According to Butler, the stage designers wrongly interpreted the SABBATH tour manager's measurements of the size of the rocks as referencing meters rather than feet. As a result, the stage props which were delivered to SABBATH were three times larger than they were supposed to be.
"When we rehearsed at the National Exhibition Centre in Birmingham, the stones were set up on the floor and actually looked really expressive," Butler recalled. "But when we did our first gig of the tour in Norway, and out the stones on the stage, they were almost touching the ceiling. That's when Don had another brainwave: 'We'll have a midget crawling on top of them, dressed as the baby devil on the album cover'... At our gig in Canada, this little bloke, who was dressed in a red leotard with long yellow fingernails and horns stuck to his head, was crawling across the top of the tallest stone and fell off. That was actually supposed to happen, but someone had removed the mattress, and the poor fella injured himself quite badly. That was the end of the devil baby."
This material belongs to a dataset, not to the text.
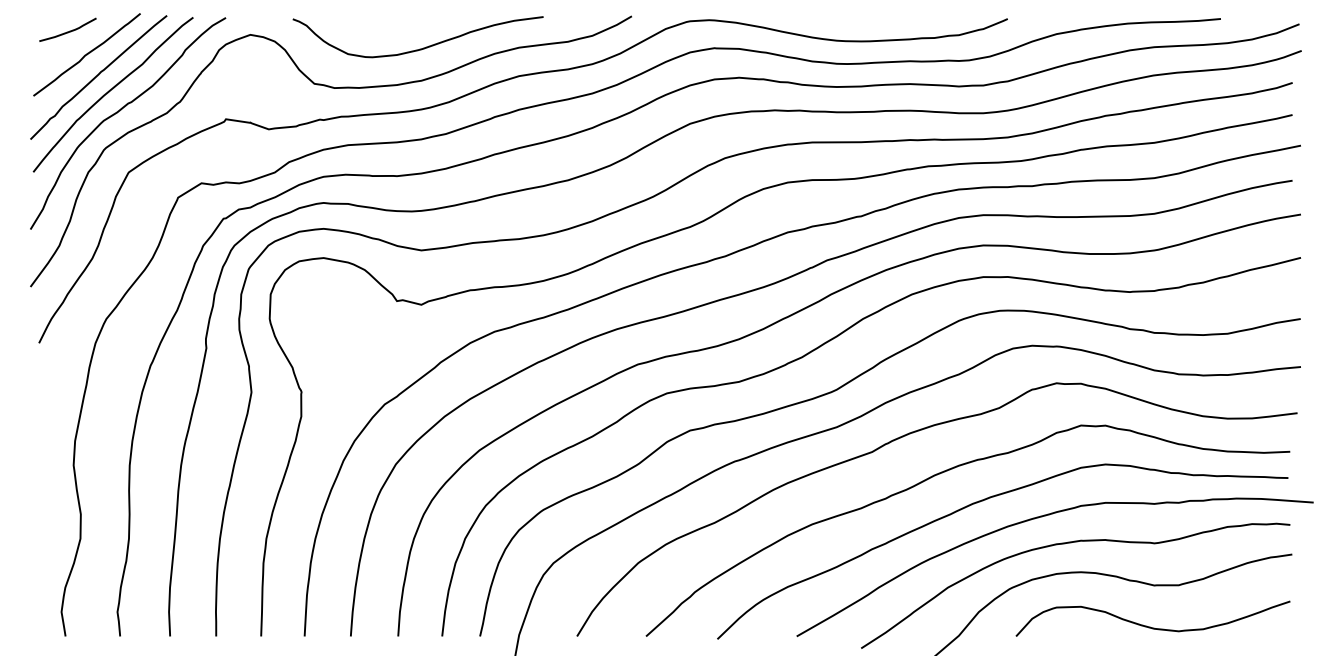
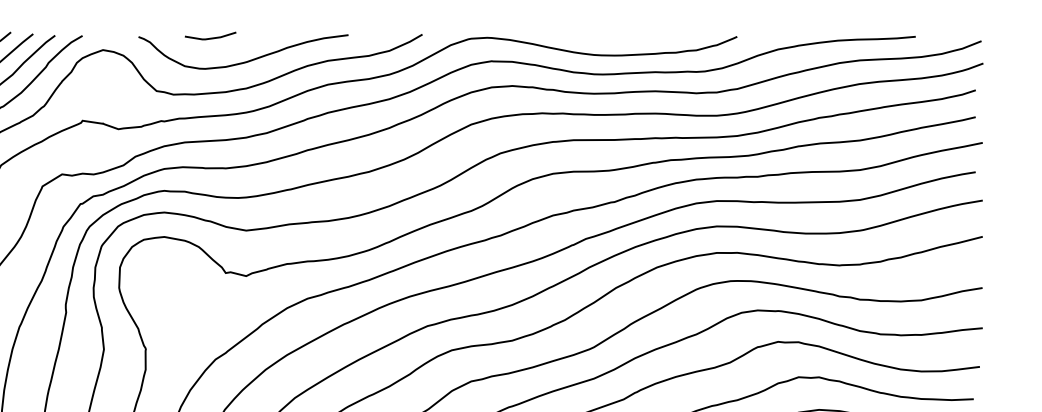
line: (378, 20) -> (210, 38), added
Addressing the similarities between "This Is Spinal Tap" and SABBATH's Stonehenge prop, Butler added: "Years later we did a photo shoot with SPINAL TAP and asked them if they'd based those scenes on us, but they said it was just coincidence. I find that difficult to believe.
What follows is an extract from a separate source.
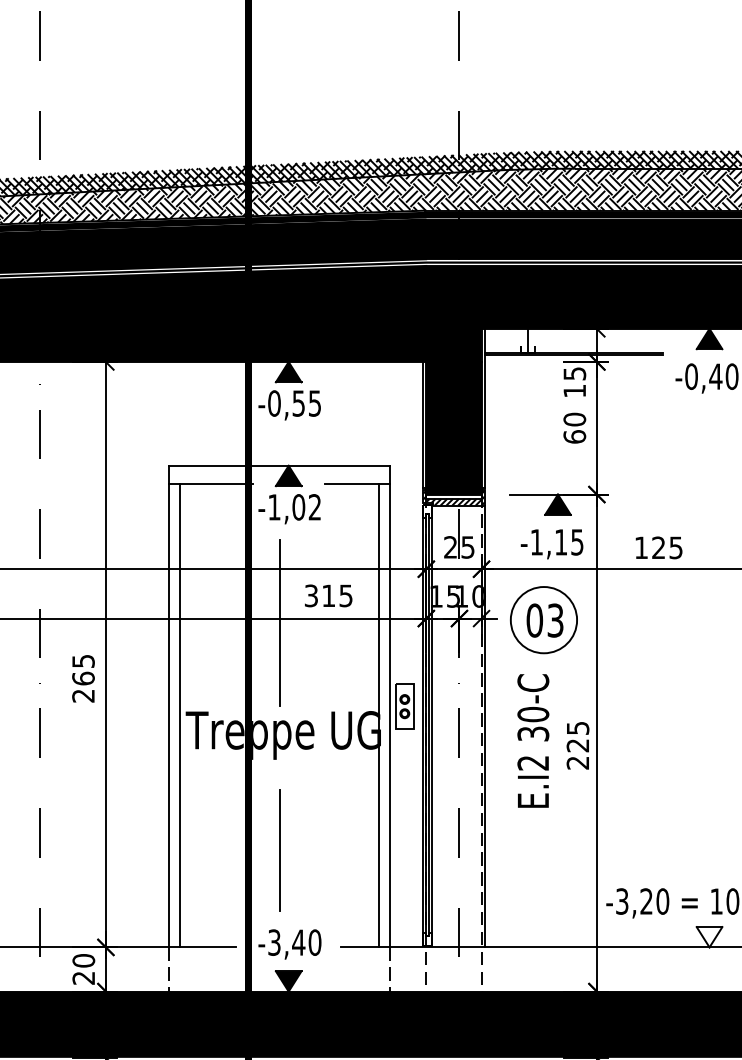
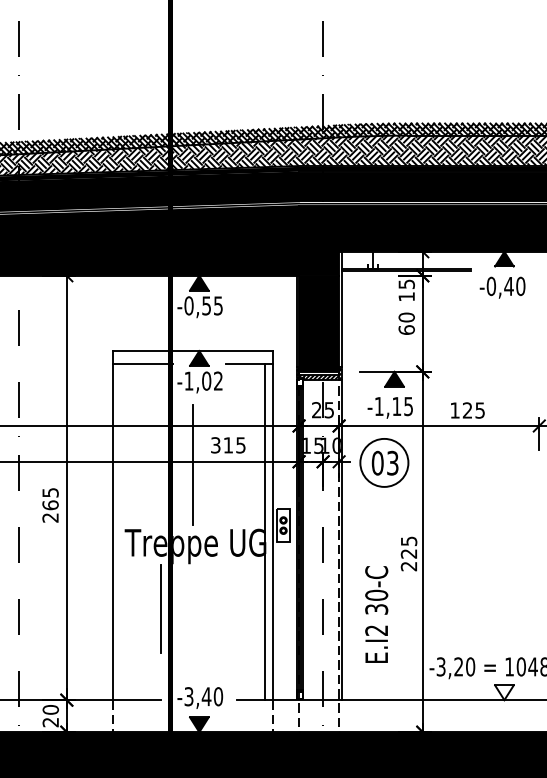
line: (179, 714) -> (120, 531), removed
text: (533, 740) -> (376, 614), moved
line: (279, 849) -> (160, 608), moved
"People often ask if I've seen the film... I always reply, 'Seen it? I've lived it.' I know IRON MAIDEN hated that film, thought it was an affront, but it's one of the funniest films I've ever seen, because it's so accurate."
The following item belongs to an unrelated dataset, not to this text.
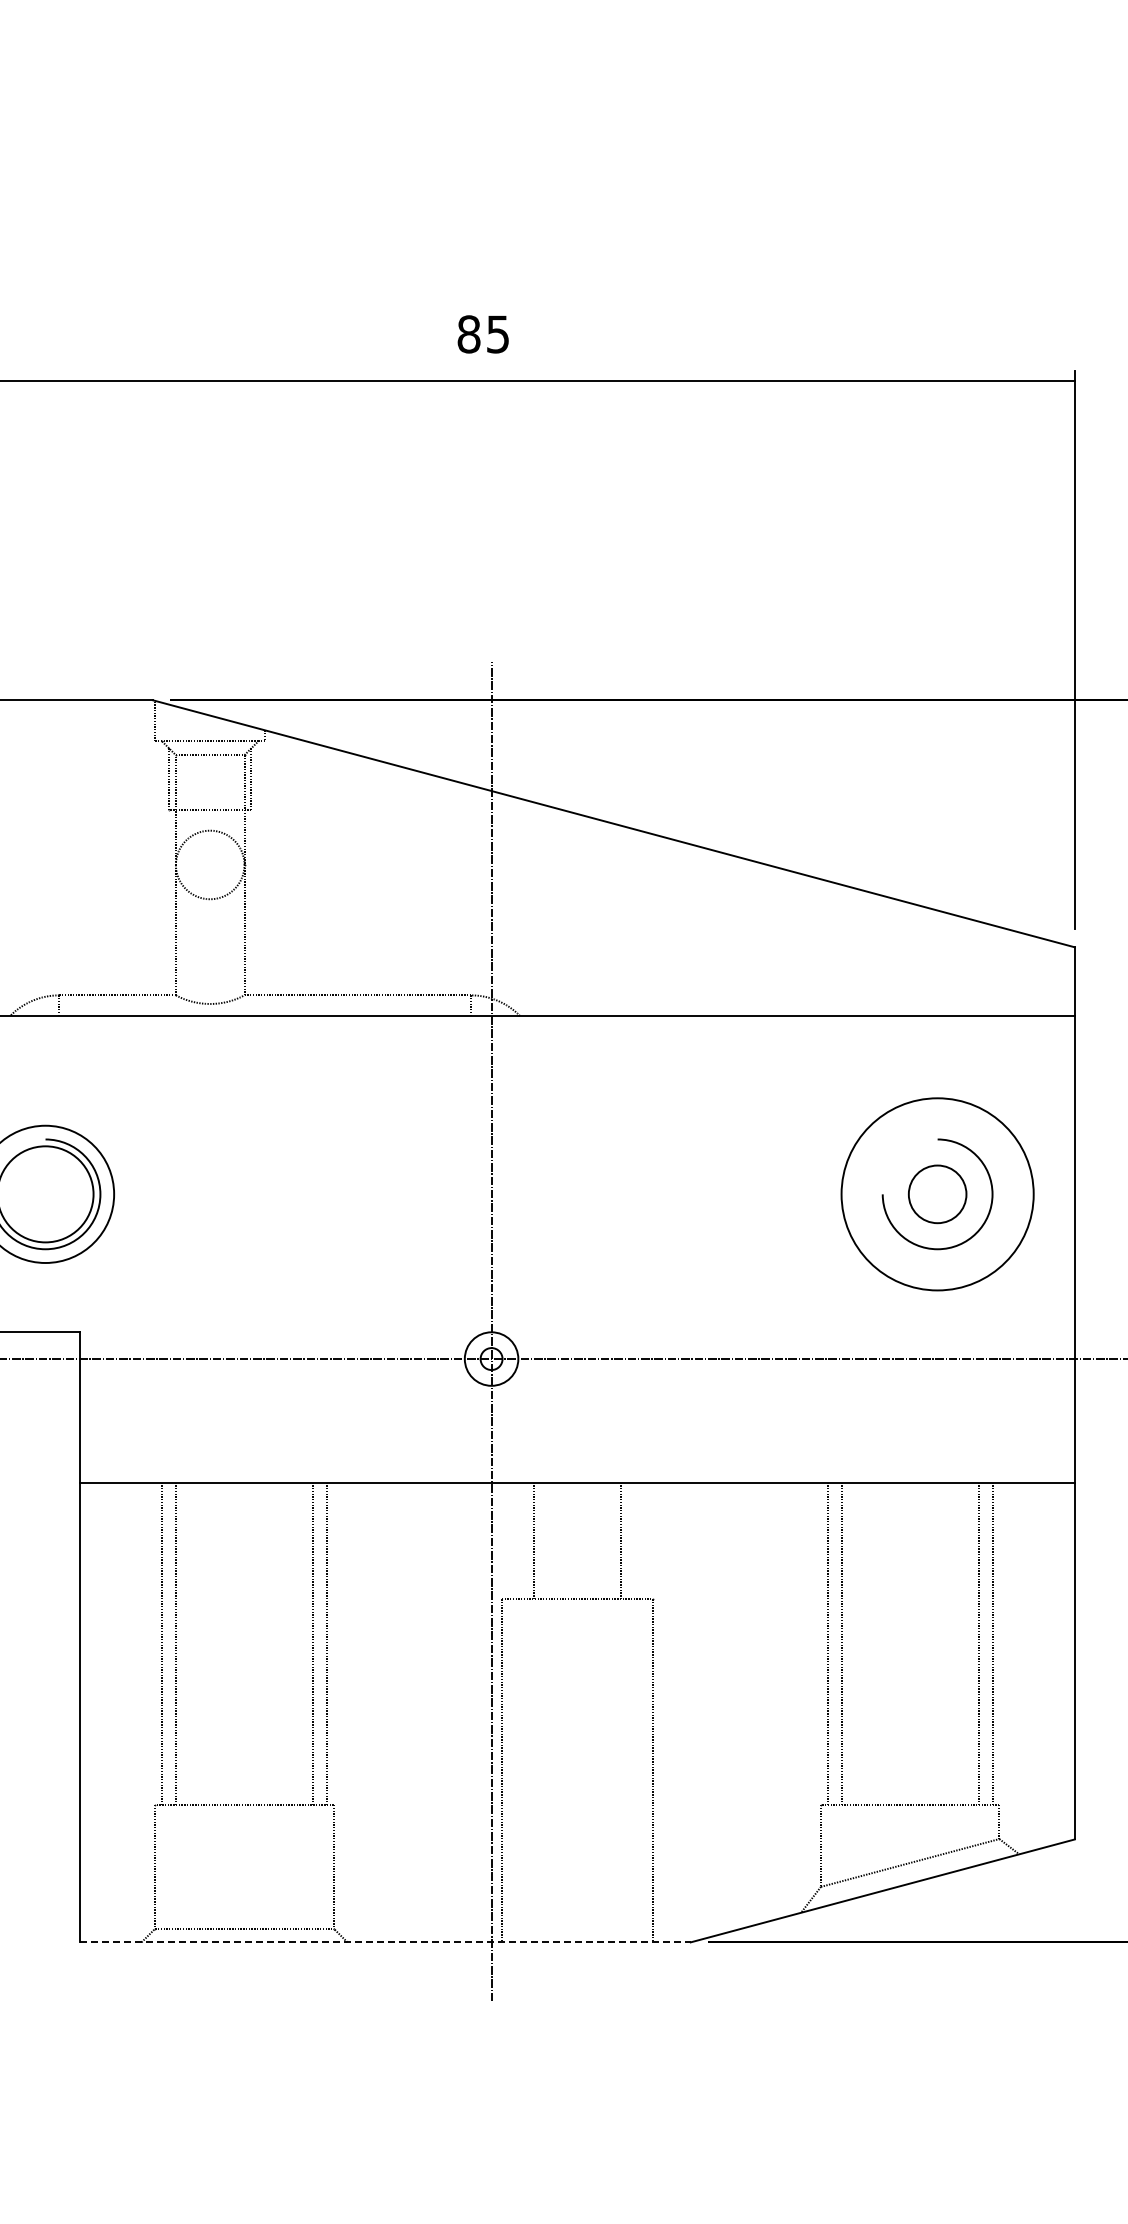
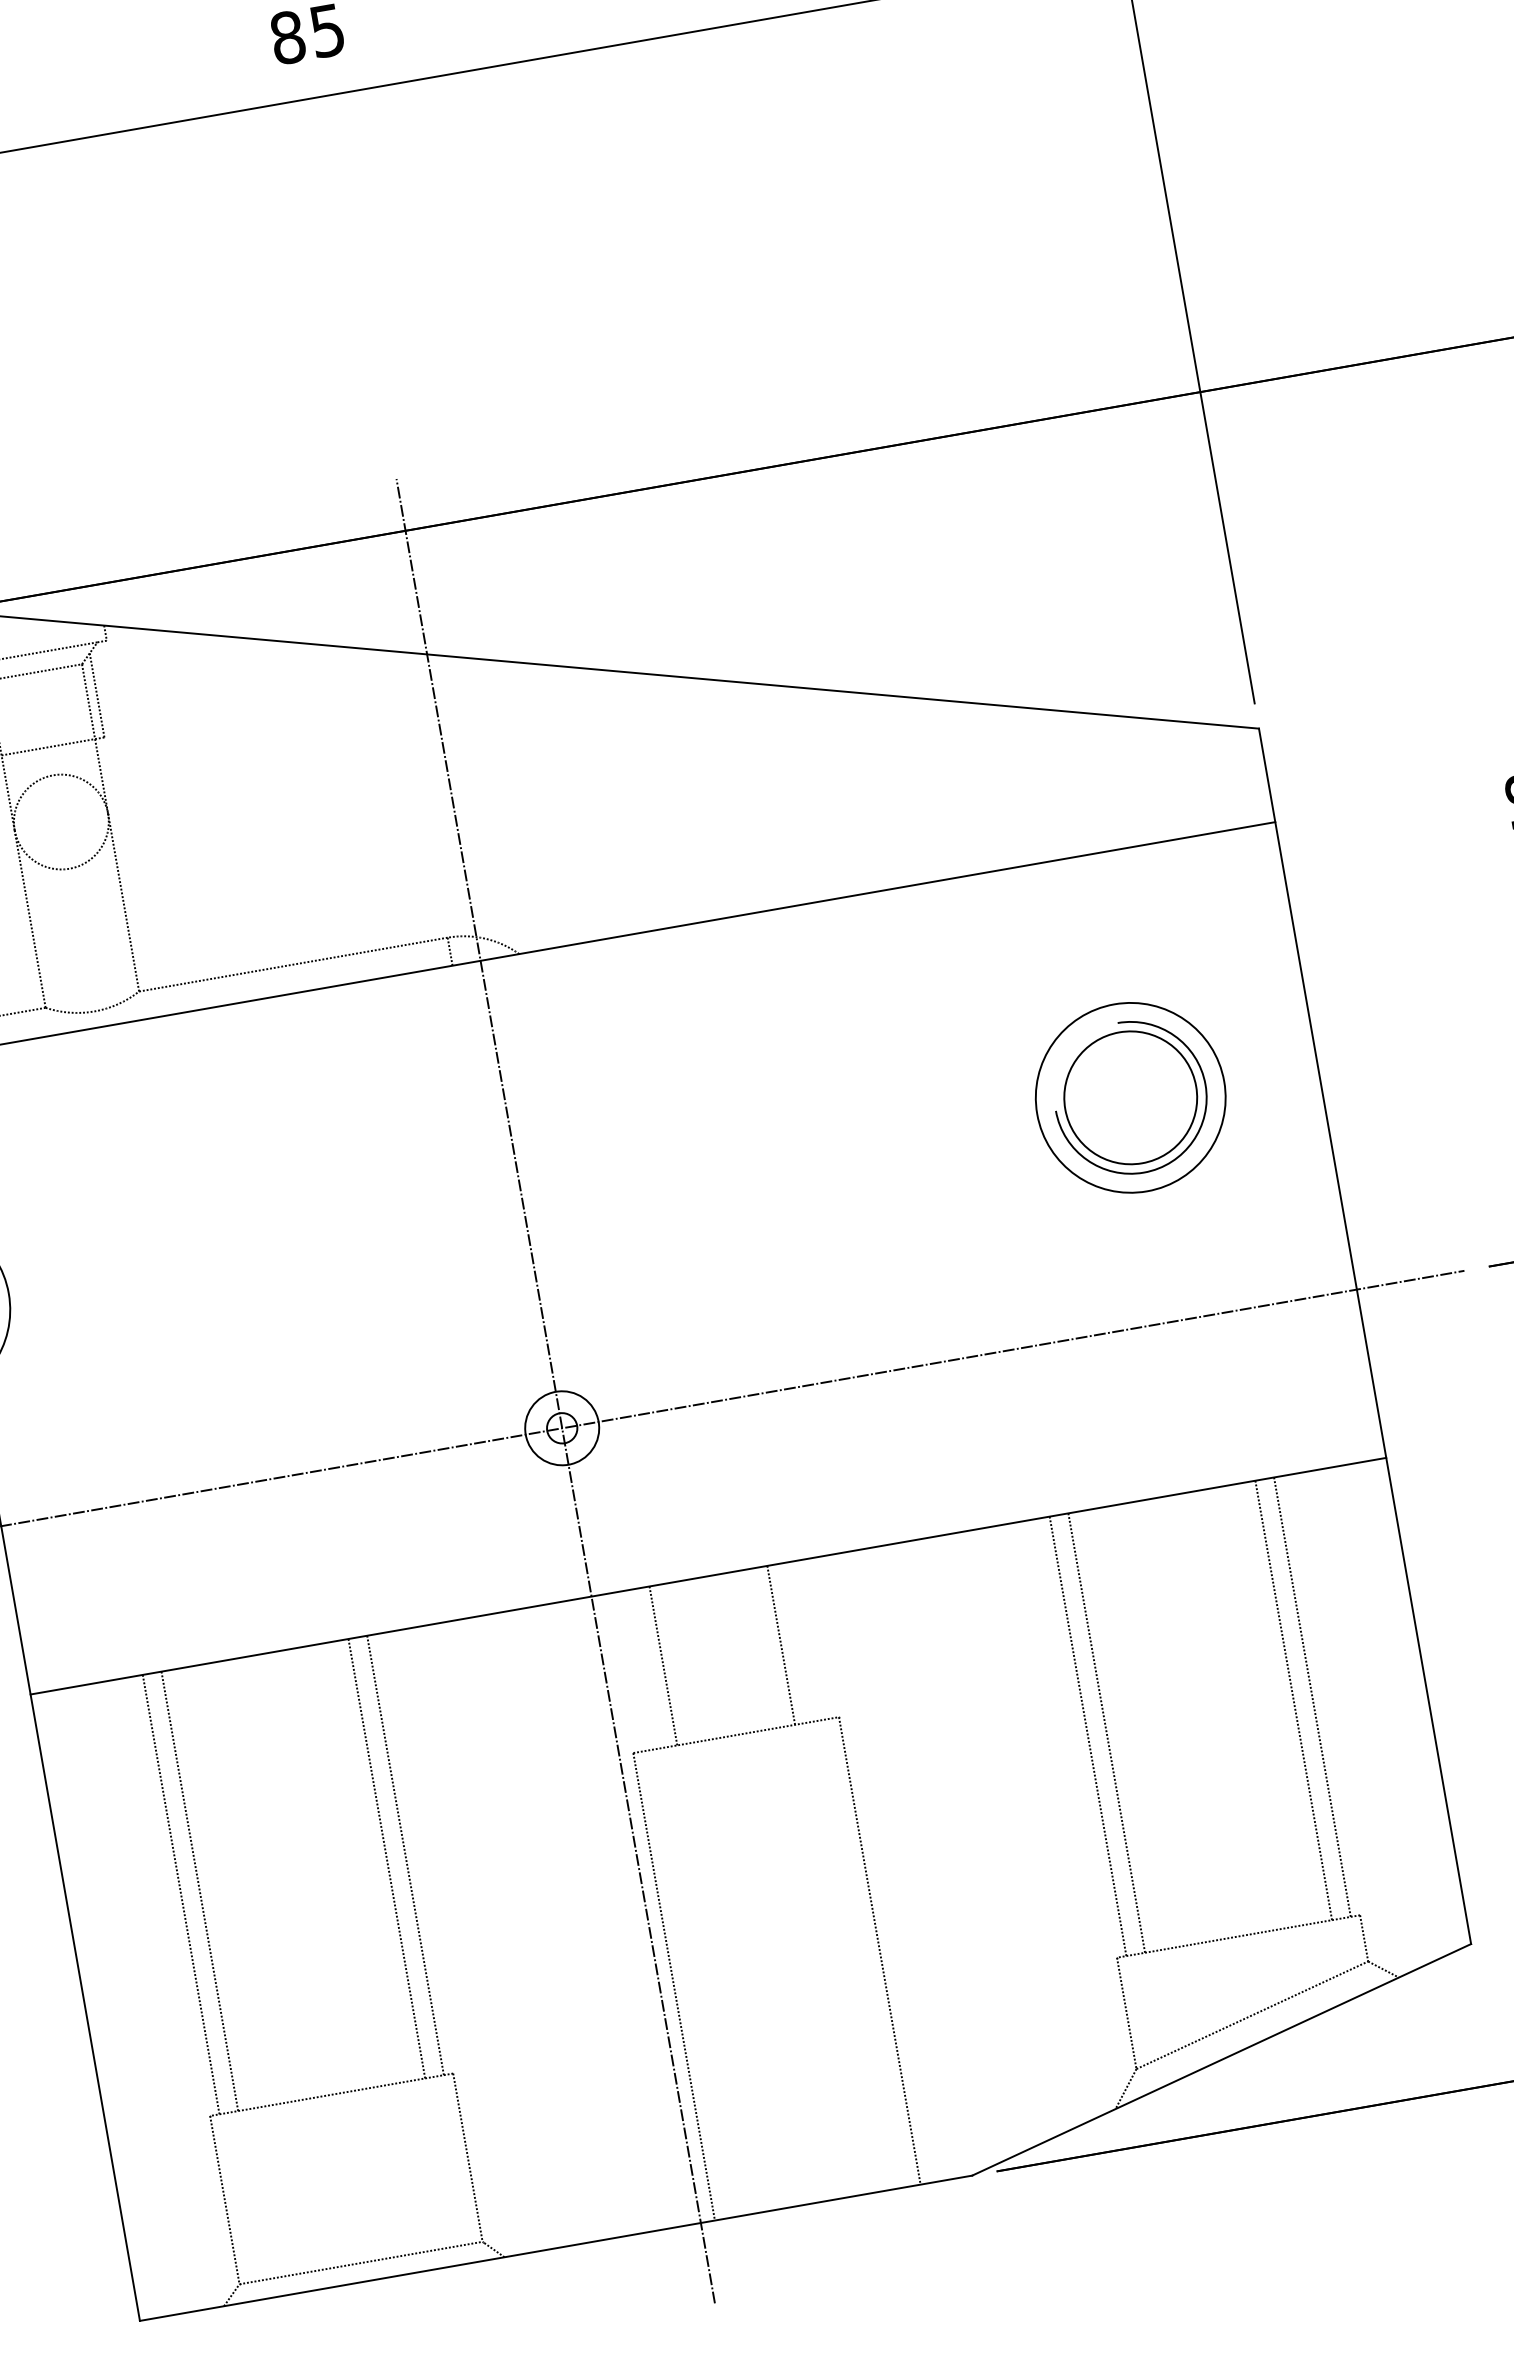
circle: (937, 1193) -> (1130, 1096), size x0.71
circle: (937, 1194) -> (1130, 1098), size x1.67
line: (385, 1942) -> (556, 2248), dashed -> solid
SABBATH guitarist Tony Iommi wrote about the band's Stonehenge prop in his 2011 memoir, "Iron Man: My Journey Through Heaven And Hell With Black Sabbath".
"When we were thinking about the stage set for our 'Born Again' tour, Geezer said: 'Why don't we have something that looks like Stonehenge, you know, with stones and all that stuff?'," the guitarist wrote. "Geezer jotted down what it should look like and gave it to the designers. Two or three months later we saw it. We rehearsed for the tour at the Birmingham NEC and we said: 'Oh, great. The stage set is going to come today.' It came in and we couldn't believe it. It was as big as the real Stonehenge. They had taken Geezer's measurements the wrong way and thought it was meant to be life-size. I said, 'How the bloody hell did that happen?'"
As for the fate of SABBATH's Stonehenge prop, Iommi said: "At the end or the tour we tried to give it all away to the people who had bought London Bridge and reassembled it in Arizona, but they didn't want it. We couldn't take it back to England, so the crew dumped it off at the docks somewhere and left it. Just ridiculous."
When "This Is Spinal Tap" was released, not everybody got that it was a "mockumentary." U2's The Edge immediately embraced it, saying: "I didn't laugh, I wept. It was so close to the truth." Ozzy didn't understand it, saying the first time he watched it, he thought it was a real documentary. Early home video versions of the movie reportedly even had a disclaimer at the start and finish of the movie stating the band didn't really exist.
"We do love that, the musicians who have said, 'Man, I can't watch 'Spinal Tap'. It's too much like my life,'" Harry Shearer, one of "Spinal Tap"'s creators and stars, said in John Kenneth Muir's book "Best In Show: The Films Of Christopher Guest And Company". "That's the highest compliment of all. It beats all the Oscar nominations we never got."